Reproduce word for word the items below, starting at the line that contains "With respect to" and ending at the line that contains "Answer: approximately 90°".

**MATERIAL FOR THE TASK**
[Start of Attachment]

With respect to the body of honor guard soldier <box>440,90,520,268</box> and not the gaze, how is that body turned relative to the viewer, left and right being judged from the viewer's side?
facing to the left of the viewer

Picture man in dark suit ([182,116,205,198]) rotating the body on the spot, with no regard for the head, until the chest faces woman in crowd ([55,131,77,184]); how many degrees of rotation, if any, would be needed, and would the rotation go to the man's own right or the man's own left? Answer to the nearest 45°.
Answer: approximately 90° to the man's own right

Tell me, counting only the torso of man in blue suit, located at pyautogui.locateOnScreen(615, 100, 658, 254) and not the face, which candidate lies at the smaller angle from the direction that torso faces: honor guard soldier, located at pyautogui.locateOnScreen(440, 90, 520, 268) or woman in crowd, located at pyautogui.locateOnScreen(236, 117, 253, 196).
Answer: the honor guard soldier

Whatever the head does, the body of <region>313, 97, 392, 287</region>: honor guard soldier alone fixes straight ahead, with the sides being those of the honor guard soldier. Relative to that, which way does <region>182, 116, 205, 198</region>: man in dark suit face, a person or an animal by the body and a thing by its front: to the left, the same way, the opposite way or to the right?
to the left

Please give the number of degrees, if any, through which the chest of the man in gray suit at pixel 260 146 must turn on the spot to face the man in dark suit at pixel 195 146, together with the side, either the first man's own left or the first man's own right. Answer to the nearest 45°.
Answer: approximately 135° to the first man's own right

[End of Attachment]
[Start of Attachment]

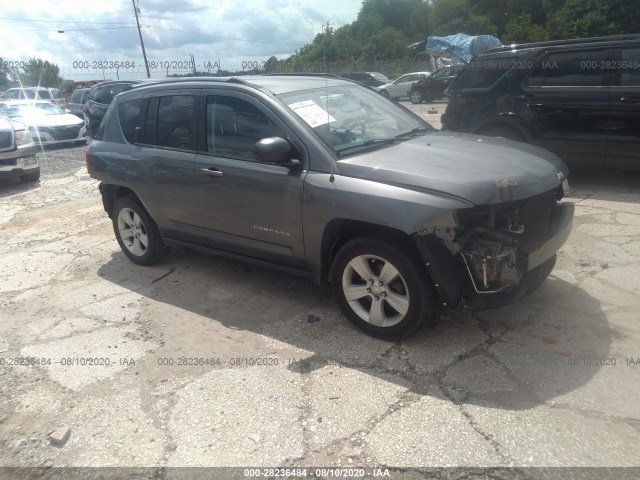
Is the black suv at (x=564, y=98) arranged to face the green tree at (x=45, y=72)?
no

[End of Attachment]
[Start of Attachment]

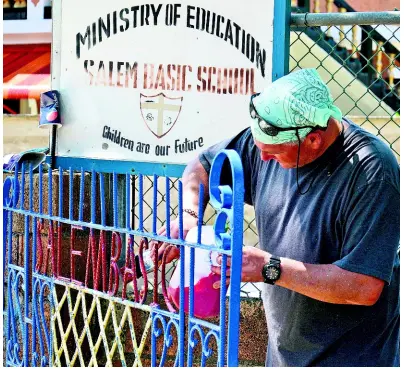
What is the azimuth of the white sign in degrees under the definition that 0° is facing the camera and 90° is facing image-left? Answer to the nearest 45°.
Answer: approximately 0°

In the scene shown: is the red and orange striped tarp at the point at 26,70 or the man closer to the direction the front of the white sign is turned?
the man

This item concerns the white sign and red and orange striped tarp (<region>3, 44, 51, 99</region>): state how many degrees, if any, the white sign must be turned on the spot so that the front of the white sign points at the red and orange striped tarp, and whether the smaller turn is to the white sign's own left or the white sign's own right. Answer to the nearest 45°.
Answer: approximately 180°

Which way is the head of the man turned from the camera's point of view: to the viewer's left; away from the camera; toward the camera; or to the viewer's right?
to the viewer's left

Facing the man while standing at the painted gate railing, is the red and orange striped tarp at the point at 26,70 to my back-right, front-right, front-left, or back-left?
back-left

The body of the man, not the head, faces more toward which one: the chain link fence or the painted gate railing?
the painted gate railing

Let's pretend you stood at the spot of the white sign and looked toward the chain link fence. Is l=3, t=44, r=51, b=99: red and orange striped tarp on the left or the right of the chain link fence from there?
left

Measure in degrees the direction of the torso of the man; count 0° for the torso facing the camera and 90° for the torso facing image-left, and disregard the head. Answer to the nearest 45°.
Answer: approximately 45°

[End of Attachment]

**ANSWER BOX**
With respect to the body of honor guard soldier <box>440,90,520,268</box> and not the gaze, how is that body turned relative to the viewer, left and right being judged from the viewer's side?
facing to the left of the viewer

Picture man in dark suit ([182,116,205,198]) rotating the body on the spot, with no regard for the head, until the chest faces woman in crowd ([55,131,77,184]); how many degrees of rotation, if any, would be needed, and would the rotation go to the man's own right or the man's own left? Answer to the nearest 45°.
Answer: approximately 90° to the man's own right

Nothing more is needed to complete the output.